Thursday, 9 February 2012

China shoots down injured Tibetan, brother

Phayul[Thursday, February 09, 2012 23:31]
A Tibetan carrying a bullet injury to his stomach region following China's violent crackdown on protests in Drango, eastern Tibet on January 23, 2012.
A Tibetan carrying a bullet injury to his stomach region following China's violent crackdown on protests in Drango, eastern Tibet on January 23, 2012.
DHARAMSHALA, February 9: Phayul is getting confirmed reports that Chinese security personnel hunted down and killed a Tibetan who had suffered bullet wounds in the January 23 protests in Drango along with his brother earlier today.

The two have been identified as Yeshi Rigsel, 40 and Yeshi Samdup, 38.

Yeshi Rigsel had suffered bullet injuries to his arm on January 23 in Drango, eastern Tibet when Chinese security personnel opened indiscriminate fire on unarmed Tibetans. At least five Tibetans are feared dead and over 30 seriously injured in the police firings.

According to sources in exile with links in the region, the two brothers, Yeshi Rigsel and Yeshi Samdup had fled Drango town after the protests and were hiding in the mountains.
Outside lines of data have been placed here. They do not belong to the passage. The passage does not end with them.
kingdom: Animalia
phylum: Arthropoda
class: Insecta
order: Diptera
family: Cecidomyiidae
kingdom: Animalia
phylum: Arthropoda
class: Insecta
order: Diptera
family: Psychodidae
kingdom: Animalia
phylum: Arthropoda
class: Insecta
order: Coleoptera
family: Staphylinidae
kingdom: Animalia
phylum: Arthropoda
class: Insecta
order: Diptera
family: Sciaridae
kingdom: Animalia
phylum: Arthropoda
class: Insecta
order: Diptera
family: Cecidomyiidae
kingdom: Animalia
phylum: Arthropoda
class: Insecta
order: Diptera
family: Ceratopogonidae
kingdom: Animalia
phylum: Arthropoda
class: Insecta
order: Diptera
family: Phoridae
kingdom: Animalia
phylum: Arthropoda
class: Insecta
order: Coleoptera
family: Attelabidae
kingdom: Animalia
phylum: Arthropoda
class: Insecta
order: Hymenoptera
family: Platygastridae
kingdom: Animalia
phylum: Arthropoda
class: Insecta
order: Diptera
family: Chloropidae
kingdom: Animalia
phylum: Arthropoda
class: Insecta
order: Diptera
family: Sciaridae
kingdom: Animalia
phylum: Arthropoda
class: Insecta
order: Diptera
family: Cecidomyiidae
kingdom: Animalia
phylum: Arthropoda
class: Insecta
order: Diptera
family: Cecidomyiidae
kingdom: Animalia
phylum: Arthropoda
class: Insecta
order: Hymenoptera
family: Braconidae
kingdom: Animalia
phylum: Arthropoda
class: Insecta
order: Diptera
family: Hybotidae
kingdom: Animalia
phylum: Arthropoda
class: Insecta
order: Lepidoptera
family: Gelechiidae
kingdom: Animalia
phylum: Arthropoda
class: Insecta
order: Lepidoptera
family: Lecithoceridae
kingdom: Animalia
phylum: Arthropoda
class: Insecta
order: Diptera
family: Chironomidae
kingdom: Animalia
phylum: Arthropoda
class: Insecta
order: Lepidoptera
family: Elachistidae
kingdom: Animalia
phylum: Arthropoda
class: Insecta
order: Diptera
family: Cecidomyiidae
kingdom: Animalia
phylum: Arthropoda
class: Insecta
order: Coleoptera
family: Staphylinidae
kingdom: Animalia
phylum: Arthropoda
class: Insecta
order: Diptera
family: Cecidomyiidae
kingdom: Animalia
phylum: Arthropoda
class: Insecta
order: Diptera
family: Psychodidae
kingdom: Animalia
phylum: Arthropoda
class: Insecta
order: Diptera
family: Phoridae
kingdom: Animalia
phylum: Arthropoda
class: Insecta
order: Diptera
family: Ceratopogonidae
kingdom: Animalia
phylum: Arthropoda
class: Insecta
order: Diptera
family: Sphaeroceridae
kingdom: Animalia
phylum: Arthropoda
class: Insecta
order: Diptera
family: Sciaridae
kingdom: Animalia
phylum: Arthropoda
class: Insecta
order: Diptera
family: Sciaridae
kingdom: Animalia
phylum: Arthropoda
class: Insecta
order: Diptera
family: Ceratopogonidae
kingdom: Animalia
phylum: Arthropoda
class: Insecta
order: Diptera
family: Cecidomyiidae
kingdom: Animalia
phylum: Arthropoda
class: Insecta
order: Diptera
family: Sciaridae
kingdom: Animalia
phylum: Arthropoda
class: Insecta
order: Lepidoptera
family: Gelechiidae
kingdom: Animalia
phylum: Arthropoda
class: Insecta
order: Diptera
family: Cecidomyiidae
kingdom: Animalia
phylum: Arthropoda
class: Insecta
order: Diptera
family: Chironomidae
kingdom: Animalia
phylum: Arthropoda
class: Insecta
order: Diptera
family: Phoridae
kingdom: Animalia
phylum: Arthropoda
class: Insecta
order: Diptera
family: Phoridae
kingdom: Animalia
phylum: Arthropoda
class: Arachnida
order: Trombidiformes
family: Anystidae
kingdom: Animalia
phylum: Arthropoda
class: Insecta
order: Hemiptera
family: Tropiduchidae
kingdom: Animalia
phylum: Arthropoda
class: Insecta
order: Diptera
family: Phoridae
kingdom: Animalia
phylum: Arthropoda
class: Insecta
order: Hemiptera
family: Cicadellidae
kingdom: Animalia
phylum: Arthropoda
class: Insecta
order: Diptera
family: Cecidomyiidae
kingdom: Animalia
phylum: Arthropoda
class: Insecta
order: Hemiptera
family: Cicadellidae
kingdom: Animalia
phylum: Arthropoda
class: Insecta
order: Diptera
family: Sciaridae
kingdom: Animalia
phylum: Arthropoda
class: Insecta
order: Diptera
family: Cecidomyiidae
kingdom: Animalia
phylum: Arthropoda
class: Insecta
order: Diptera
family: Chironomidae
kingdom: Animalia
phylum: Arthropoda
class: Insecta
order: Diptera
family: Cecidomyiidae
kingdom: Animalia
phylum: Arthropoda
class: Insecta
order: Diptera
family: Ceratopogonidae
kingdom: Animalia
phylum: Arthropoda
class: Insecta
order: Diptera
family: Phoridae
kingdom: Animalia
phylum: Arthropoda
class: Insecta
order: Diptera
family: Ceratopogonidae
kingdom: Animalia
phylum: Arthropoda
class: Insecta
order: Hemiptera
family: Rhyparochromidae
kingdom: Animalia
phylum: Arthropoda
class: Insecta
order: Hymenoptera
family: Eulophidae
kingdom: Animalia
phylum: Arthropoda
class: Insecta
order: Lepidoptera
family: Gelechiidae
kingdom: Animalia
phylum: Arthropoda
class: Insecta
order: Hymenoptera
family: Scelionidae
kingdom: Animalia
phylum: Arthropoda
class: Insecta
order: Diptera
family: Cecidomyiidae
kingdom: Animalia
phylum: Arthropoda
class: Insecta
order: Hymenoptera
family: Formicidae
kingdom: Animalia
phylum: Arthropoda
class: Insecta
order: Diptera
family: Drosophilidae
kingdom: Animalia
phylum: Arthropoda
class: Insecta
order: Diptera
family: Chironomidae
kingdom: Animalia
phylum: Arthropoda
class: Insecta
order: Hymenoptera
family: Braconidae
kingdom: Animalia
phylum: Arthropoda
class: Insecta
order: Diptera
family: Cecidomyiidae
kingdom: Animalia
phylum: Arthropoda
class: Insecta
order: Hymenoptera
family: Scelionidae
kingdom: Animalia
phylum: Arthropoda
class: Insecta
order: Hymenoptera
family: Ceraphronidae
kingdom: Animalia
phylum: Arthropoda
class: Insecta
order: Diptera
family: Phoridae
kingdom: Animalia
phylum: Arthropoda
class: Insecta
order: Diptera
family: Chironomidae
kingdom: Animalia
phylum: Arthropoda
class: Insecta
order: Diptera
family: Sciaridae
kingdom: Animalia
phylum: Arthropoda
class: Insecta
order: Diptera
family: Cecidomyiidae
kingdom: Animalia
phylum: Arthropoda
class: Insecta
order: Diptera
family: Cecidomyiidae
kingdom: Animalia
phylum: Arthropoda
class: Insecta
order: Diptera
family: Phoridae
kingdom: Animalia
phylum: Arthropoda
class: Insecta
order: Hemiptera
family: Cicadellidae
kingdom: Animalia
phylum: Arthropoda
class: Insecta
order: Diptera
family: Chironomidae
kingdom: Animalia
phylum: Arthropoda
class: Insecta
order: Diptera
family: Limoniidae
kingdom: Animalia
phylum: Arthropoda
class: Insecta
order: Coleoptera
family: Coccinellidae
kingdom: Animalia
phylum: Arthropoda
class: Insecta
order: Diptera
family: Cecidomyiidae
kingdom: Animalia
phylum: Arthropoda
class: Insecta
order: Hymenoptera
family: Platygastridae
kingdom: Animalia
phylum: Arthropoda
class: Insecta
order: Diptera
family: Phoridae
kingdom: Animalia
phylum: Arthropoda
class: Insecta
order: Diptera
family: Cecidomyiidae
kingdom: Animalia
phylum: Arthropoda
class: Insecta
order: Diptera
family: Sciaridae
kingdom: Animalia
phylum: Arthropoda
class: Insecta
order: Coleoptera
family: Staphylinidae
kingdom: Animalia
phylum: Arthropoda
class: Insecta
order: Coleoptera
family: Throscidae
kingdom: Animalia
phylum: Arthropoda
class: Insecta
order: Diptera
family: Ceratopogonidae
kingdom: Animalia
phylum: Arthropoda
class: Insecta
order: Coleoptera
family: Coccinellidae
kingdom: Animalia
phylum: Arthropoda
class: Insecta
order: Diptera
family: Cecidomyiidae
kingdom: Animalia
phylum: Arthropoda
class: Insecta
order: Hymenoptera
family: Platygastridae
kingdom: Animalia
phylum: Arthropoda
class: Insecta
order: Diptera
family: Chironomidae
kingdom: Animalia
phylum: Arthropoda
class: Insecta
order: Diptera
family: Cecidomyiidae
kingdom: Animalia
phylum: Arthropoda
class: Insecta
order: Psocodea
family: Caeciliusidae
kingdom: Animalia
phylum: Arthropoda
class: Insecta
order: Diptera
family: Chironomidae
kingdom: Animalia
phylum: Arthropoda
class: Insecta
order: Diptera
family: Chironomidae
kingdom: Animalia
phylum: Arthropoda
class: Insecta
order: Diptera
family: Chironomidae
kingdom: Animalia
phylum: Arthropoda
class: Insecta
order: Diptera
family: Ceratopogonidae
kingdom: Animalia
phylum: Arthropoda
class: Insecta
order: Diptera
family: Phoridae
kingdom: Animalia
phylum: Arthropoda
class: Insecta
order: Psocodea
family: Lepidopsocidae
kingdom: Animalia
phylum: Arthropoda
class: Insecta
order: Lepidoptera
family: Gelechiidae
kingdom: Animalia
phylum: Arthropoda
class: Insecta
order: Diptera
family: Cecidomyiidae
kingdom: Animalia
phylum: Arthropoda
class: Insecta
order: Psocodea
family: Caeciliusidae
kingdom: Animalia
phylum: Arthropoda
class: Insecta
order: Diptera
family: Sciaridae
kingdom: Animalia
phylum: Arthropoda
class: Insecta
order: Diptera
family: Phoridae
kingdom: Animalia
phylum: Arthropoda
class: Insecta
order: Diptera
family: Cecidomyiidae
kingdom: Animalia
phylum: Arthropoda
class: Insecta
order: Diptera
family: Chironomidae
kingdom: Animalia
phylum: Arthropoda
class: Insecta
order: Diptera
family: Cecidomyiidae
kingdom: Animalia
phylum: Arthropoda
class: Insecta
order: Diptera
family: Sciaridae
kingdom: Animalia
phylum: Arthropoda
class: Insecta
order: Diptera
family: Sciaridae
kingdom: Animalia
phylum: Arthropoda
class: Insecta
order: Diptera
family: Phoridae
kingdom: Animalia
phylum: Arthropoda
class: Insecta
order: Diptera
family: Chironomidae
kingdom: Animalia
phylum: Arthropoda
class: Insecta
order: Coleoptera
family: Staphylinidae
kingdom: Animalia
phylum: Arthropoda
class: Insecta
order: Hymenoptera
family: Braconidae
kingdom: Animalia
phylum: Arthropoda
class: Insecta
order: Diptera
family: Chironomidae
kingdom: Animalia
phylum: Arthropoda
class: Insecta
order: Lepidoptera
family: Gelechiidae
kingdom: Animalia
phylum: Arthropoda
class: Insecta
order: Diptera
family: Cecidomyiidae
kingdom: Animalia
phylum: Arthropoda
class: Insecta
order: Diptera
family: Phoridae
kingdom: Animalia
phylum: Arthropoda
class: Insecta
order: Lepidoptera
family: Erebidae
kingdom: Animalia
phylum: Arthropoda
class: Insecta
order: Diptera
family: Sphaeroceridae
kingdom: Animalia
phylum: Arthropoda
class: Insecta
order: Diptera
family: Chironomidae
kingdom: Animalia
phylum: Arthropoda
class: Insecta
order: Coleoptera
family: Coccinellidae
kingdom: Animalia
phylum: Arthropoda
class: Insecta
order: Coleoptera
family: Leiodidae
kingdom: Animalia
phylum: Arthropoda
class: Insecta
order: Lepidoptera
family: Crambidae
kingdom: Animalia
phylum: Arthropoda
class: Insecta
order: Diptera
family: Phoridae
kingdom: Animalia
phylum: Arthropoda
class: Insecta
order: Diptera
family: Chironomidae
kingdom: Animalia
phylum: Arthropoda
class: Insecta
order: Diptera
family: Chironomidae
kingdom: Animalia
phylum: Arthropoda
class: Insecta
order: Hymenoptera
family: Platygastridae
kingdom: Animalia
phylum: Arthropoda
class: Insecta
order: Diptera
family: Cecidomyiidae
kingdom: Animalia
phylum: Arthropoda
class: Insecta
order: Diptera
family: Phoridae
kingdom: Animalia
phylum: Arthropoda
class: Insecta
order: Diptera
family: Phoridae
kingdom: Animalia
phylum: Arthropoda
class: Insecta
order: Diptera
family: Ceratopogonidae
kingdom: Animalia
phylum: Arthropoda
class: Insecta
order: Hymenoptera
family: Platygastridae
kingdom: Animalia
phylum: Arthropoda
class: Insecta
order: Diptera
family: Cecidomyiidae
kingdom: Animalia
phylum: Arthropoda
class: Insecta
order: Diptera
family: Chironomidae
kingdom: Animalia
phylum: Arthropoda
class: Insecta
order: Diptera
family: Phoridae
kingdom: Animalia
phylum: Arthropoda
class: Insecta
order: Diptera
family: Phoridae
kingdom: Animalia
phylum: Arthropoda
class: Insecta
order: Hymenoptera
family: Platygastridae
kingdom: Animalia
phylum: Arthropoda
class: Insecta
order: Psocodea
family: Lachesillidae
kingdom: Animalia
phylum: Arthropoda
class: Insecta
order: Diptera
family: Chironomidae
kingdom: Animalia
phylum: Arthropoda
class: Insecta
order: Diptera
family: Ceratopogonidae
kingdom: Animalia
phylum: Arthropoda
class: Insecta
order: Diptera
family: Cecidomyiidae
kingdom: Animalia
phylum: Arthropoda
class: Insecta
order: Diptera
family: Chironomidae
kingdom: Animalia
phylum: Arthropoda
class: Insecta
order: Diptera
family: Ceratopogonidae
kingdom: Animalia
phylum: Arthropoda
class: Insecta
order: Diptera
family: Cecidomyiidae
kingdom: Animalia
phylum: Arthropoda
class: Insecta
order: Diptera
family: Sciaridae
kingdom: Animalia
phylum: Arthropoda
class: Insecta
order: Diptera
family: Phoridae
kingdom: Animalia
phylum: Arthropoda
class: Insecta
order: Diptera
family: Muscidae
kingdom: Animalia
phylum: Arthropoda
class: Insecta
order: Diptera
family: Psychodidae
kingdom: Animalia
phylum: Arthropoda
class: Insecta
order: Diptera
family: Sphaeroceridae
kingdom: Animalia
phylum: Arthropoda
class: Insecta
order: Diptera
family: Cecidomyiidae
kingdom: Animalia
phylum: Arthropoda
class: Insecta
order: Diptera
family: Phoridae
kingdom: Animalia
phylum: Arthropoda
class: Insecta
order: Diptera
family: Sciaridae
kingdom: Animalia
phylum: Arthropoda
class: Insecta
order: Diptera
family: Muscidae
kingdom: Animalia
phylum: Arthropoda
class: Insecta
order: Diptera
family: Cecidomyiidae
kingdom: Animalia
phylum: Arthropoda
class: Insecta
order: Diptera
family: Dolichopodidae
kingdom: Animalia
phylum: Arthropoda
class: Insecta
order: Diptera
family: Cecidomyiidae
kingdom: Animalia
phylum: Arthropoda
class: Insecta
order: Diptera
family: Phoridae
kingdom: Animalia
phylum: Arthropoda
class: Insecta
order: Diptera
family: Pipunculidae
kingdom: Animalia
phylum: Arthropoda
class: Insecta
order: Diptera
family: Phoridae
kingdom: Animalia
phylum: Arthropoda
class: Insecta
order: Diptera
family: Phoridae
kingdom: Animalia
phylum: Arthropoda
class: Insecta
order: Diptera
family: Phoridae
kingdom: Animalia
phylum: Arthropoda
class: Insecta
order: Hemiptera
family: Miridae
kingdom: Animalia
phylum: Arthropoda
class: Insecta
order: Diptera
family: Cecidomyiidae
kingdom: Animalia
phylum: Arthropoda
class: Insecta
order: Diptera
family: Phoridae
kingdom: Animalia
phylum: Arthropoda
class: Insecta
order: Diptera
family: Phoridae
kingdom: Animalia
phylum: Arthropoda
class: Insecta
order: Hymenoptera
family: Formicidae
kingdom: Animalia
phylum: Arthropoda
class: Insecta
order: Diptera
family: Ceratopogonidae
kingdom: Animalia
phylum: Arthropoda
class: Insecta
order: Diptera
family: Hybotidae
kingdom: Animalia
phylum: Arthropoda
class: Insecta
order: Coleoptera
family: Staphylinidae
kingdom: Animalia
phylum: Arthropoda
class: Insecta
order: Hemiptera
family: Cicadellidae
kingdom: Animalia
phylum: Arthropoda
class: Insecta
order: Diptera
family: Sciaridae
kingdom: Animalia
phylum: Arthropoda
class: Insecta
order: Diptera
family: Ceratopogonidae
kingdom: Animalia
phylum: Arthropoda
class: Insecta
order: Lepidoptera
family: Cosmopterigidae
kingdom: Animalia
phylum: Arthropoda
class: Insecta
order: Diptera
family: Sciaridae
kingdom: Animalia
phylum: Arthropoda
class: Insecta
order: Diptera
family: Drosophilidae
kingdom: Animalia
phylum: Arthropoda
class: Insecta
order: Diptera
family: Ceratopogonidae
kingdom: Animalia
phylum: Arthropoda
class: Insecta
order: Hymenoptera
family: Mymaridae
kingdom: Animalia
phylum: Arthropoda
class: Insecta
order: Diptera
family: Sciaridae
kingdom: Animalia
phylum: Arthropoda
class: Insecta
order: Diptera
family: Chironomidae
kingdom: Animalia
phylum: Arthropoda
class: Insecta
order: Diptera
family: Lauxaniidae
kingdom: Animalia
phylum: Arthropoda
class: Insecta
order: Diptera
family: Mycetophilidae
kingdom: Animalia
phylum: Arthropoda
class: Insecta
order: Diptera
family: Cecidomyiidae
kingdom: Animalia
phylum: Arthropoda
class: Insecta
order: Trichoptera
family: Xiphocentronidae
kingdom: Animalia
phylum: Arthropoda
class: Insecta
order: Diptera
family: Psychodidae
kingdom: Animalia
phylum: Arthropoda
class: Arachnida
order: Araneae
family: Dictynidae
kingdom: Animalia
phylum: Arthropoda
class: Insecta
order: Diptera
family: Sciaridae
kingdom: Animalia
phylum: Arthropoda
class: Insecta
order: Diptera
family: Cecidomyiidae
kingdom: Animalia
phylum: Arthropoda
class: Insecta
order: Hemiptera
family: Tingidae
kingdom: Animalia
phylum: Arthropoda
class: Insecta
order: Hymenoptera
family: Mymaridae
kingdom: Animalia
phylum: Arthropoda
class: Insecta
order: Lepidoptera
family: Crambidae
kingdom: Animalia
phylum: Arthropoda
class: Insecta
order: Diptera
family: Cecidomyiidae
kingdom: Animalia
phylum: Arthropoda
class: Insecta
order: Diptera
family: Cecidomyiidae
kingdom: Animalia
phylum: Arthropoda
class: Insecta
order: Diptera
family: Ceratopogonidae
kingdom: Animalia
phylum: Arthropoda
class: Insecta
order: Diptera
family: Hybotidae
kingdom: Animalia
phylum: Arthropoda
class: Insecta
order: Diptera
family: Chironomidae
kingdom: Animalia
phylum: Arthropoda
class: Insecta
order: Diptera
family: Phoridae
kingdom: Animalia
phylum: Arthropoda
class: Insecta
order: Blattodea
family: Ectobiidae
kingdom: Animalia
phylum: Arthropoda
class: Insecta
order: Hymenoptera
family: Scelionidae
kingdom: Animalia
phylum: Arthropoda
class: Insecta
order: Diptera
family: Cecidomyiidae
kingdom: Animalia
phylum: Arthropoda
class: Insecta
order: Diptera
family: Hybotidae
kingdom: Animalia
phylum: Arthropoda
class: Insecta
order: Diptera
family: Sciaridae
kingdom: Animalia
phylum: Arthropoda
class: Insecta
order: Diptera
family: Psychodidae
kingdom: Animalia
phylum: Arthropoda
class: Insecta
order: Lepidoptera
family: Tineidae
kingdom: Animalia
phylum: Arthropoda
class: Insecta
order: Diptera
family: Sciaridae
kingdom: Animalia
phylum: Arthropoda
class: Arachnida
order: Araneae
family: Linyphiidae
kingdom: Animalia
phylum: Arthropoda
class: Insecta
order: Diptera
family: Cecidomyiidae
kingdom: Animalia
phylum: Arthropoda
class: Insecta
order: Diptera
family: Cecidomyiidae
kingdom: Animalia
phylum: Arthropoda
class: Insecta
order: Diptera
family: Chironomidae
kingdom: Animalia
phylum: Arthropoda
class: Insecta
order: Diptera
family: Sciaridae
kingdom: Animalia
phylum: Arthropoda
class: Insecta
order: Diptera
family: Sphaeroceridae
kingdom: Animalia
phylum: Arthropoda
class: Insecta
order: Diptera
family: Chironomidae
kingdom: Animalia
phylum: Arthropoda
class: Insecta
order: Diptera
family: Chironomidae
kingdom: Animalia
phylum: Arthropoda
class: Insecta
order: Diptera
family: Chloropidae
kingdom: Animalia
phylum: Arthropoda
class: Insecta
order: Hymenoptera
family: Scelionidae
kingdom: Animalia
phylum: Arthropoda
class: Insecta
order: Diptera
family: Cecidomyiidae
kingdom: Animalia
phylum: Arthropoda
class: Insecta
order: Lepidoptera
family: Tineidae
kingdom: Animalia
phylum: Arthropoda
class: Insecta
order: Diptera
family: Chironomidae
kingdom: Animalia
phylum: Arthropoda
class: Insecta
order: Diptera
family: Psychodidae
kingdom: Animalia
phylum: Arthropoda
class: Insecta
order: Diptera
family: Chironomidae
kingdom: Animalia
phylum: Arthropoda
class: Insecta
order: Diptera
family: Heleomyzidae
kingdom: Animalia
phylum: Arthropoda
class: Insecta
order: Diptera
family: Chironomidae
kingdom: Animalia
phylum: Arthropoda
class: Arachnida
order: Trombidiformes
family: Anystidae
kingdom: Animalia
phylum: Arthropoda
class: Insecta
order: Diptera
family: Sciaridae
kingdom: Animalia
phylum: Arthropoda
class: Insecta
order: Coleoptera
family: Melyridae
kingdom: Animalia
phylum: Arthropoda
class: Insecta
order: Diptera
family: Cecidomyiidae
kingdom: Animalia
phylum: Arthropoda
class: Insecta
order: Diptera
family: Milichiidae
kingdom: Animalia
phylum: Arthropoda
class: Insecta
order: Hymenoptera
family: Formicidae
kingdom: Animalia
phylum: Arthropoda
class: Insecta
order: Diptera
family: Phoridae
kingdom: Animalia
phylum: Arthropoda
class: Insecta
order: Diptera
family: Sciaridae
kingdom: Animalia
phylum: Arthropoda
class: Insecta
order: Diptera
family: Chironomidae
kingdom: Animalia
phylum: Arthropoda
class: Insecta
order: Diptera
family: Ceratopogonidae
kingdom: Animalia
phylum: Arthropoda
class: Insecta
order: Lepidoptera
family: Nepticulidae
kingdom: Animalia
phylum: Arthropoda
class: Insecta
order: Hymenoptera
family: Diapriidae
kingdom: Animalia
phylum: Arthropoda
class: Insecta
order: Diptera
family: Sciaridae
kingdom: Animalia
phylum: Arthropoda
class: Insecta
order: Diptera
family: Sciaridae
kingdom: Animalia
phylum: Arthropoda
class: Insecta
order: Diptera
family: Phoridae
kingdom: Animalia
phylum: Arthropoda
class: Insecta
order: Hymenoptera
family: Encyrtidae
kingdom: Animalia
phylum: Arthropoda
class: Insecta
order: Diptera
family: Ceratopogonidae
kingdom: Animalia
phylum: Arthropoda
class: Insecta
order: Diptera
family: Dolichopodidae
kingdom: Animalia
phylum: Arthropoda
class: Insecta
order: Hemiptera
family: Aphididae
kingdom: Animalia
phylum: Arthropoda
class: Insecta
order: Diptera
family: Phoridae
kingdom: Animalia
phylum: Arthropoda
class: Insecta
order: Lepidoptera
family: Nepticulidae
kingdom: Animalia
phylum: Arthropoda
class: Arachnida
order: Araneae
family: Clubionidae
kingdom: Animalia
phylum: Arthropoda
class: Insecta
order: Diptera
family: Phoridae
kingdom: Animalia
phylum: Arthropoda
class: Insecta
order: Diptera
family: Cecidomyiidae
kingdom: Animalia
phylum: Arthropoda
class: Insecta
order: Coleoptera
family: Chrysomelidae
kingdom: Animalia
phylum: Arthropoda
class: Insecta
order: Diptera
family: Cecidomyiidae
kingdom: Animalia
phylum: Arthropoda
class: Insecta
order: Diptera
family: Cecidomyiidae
“The police had been on the look out for all the protesters in the near by areas, knowing that the ones nursing bullet injuries won’t be able to run for long,” Ven. Ngawang Woebar, a former political prisoner told Phayul.

After days of manhunt, the Chinese police tracked down the two brothers in the near by mountains and killed both of them at around 9.30 am local time.

“This cold blooded murder of an injured Tibetan along with his brother goes to show the climate of intense violence and repression in the region,” Ven. Woebar added.

The two deceased brothers belonged to a nomadic family from Norpa, near Drango.

Protests in Drango flared up on January 23, the first day of Chinese new year, after local Chinese Public Security Bureau officials began to arbitrarily arrest Tibetans on suspicion of their involvement in the appearance of leaflets and posters around the town warning of more Tibetan self-immolations if the Chinese government did not listen to Tibetan concerns.

The unarmed protesters, many of whom were farmers and nomads raised slogans calling for freedom in Tibet and the return of the Dalai Lama.

As the protests grew stronger, the Public Security Bureau and People's Armed Police intervened by using guns to rein in the protesters.

Earlier information had confirmed the death of Norpa Yonten and another unnamed Tibetan.

Following the protest, the entire region was placed under an undeclared martial law with police arresting 100 Tibetans from Drango on suspicion of their participation in the mass protests.

The first graphic images of the January 23 protests reached exile earlier this month. The photos showed in gory details, bullet injuries suffered by Tibetan protesters following the violent crackdown.

At least two Tibetans can be seen in the photos carrying bullet holes in the stomach area while others have blood coming out of bullet injuries in their arm and legs.